In healthy people, SORL1, which is a 'traffic 
cop' regulating the flow of amyloid precursor 
protein (APP) inside nerve cells in the brain, 
sends APP to a part of the cell where it is recycled.

But in people with the gene variants, the protein 
produced by the SOR1 gene appears to drive APP to 
another region of the cell where it accumulates 
and is degraded into amyloid plaques. Plaques, 
according to the researchers, are the abnormal 
sticky proteins that gum up the brain of 
Alzheimer's victims. "SORL1 is another critical 
piece of the Alzheimer's disease puzzle," said Mayeux.

In 1993, U.S. scientists identified the first 
genetic marker for late-onset Alzheimer's and two 
years later Canadian researchers linked two genes 
to the aggressive early-onset form of the disease.

But a decade on, effective treatments for the 
progressive brain disease are still lacking, and 
the only definitive way to diagnose the illness is by autopsy.

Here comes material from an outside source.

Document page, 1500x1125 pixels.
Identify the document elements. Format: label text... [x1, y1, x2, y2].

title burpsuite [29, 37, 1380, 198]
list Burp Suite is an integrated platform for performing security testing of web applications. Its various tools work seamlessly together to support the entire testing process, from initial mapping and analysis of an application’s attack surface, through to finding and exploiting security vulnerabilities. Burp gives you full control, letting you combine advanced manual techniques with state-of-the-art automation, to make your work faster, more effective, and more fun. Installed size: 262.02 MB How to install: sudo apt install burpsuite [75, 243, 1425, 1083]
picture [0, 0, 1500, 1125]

Pharmacuetical companies are scrambling to 
develop drugs, many of them targeting the 
beta-amyloid protein fragments that are 
considered a prime suspect in the nerve cell 
death that is a feature of the disease, according 
to the Alzheimer's Association in Chicago, Illinois.

Some of those drugs are in clinical trials and 
should be on the market in five to 10 years, but 
it's a race against the clock as the number of 
Alzheimer's cases is predicted to surge with the greying of the population.

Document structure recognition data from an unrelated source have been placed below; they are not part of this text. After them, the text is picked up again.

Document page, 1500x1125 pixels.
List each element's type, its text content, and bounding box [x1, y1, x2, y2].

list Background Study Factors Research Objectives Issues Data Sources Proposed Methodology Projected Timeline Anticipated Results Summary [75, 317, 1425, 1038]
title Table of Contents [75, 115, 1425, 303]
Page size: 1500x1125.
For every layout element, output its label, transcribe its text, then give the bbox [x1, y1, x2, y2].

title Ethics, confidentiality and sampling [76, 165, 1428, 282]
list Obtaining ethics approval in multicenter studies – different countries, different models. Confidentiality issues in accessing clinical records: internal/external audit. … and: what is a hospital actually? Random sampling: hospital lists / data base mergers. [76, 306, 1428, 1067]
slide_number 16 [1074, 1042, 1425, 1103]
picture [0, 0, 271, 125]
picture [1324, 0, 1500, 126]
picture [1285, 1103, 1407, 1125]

In the United States alone, some 4.5 million 
people have been afflicted with the 
memory-sapping illness, and the prevalence is 
expected to double in the next 25 years.

The authors of this study, published today in the 
British journal Nature Genetics, said they hoped 
that this discovery would speed the search for 
drug therapies, and once they are in place, help 
identify people at risk for the disease.

"Right now, there are questions about the value 
of screening people for the disease, because we 
can't do much about it. All that changes if there 
are effective therapies that can prevent brain 
damage occurring," said co-author Peter St. 
George-Hyslop, of the Centre for Research in 
Neurodegenerative Diseases at the University of Toronto in Canada.